Yingzi Ye

Healthcare as a Noisy Network

Before data enters an EHR, it travels through a noisy, lossy human system. Understanding this network is foundational to understanding healthcare AI.

In mathematics, noise is an undesirable disturbance that obscures a true signal. In healthcare, noise is more complicated:

Noise is created by systems, people, language, workflow, and interpretation.

During my mother’s six-year treatment journey, I slowly realized that healthcare is not a pipeline. It is a noisy, multi-agent, semi-coordinated network.

This network shapes everything downstream—diagnoses, notes, billing codes, population models, and AI performance.

1. The network is made of people with constraints

The first insight I learned: every node in the healthcare system transforms information.

Nodes include:

• patient • family member • interpreter • triage nurse • specialist nurse • physician • surgeon • resident • scheduler • EHR template

Each node has:

• different incentives • different training • different language comfort • different time pressure • different ways of filtering information

A patient’s story is never simply “captured.” It is **transformed through constraints**.

2. Noise accumulates, it doesn’t cancel

In engineering, noise sometimes cancels out across repeated samples. In healthcare, noise tends to accumulate:

• semantic simplification • dropped details • timeline shifts • altered phrasing • incorrect assumptions • emotional context removed

In multilingual settings, this effect magnifies. My mother often described symptoms metaphorically—interpreters removed metaphors. Nurses removed uncertainty. Physicians reframed the simplified version into medical language.

The final note often had only a faint resemblance to the original story.

3. Bottlenecks amplify information distortion

Three bottlenecks consistently created the most noise:

• triage • interpreter translation • template-based documentation

These bottlenecks act as compression points.

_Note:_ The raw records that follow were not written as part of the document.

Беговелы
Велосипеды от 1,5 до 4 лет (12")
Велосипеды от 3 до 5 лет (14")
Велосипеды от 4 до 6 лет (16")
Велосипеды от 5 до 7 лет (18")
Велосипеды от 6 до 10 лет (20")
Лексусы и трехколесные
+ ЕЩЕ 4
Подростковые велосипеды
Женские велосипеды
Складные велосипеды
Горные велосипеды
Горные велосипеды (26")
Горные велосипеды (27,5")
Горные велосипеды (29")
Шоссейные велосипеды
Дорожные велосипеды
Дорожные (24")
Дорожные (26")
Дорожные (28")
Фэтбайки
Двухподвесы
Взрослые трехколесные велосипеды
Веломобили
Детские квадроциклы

Once context is lost, it is never recovered.

4. Information flows more like a stochastic process

If I map healthcare information flow mathematically, it resembles:

a stochastic, multi-agent Markov process with variable transitions.

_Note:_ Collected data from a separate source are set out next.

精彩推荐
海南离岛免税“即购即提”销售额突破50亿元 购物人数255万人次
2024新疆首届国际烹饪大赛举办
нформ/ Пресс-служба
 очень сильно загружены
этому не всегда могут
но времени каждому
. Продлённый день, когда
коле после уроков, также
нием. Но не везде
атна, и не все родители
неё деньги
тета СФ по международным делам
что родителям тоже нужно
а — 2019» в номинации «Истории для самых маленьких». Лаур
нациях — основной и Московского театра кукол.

Each clinician visit is a random draw from:

• clinician style • documentation level • interpreter accuracy • patient clarity • system constraints

This explains why:

• EHR notes vary wildly • diagnosis quality varies • symptom timelines change • data looks “messy”

The “mess” is structural, not accidental.

5. Why this matters for my research

Many health data science papers treat EHR data as:

imperfect but usable signals

But my lived experience shows:

EHR data is a final snapshot of a long, noisy, lossy process.

ML models built on EHR must account for:

• upstream noise • cross-cultural variation • uncertainty removal • interpreter bias • workflow constraints

This is why I am drawn to studying:

• multilingual health representation • clinical documentation behavior • information propagation in workflows • upstream data quality

Because building better models requires understanding the network that creates the data.